O desempenho do setor, no geral, vai continuar nos próximos anos?

Continua. O País está envelhecendo. E outra coisa: se pegar cinco atrás, todo crescimento vinha de produtos de higiene e beleza. Agora o maior crescimento está nos medicamentos isentos de prescrição, que cresceram 20% de janeiro a setembro. Os não medicamentos — tinturas, protetor solar, desodorante —, 13%. Há ainda crescimento do remédio de uso contínuo, para coração, hipertensão colesterol, artrose. A gente vem de uma cultura em que 54% dos pacientes abandonam o tratamento após seis meses. Com a pandemia, as pessoas estão mais conscientes.

 

A farmácia virou um ponto de atenção primária?

Cada vez mais a farmácia vai acompanhar a jornada do paciente e oferecer produtos adicionais. Estamos investindo muito em vacina. Passamos a aplicar em 2017. Ainda não estamos aplicando a quantidade necessária, mas é um negócio que vai crescer. Teste também. Começou com a Covid-19. Antes a farmácia era autorizada a aplicar um único teste, de glicemia. Só foi possível realizar quase 20 milhões de testes de Covid na farmácia porque houve uma autorização excepcional do Ministério da Saúde.

 

Vem mais?

Agora estamos em conversa com a Anvisa para regulamentar outros 40 testes, de dengue, chikungunha, colesterol… Aprovado isso, mudamos o perfil epidemiológico no Brasil.

 

Recentemente houve falta de insumos. Como está agora?

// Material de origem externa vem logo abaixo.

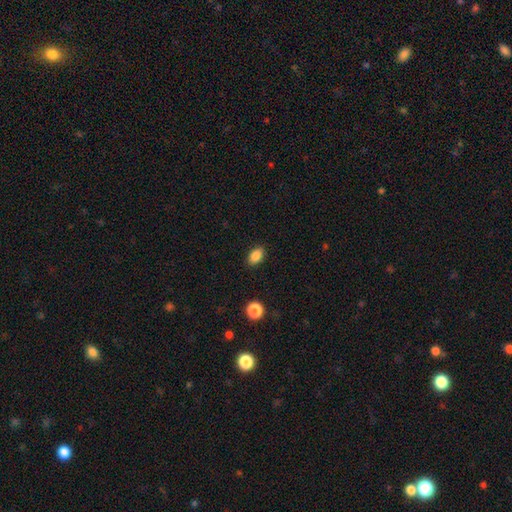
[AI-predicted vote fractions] smooth 86%, star or artifact 9%, featured or disk 4%. Down the decision tree: how rounded — in between (84%); merging — none (87%).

Foi muito grave alguns meses atrás. Os insumos de 95% do que vendemos vêm de fora. Quando a China fechou, não tinha de onde abastecer. Quando montamos sistema próprio, começamos a fazer melhores análises de fornecedores. Tínhamos produtos fornecidos por três fabricantes e fomos buscar em outros três, para não faltar. Essa ampliação foi uma grande chave para nós.

 

Mas não tem lobby das clínicas para isso não acontecer?

Estamos na briga. Só tem 1 mil clínicas no País que podem aplicar vacina. Na Abrafarma temos 7 mil salas de serviços farmacêuticos. Quando usadas, se tiver um surto de dengue, atuamos muito mais rapidamente. Saberemos onde está e como está se espalhando.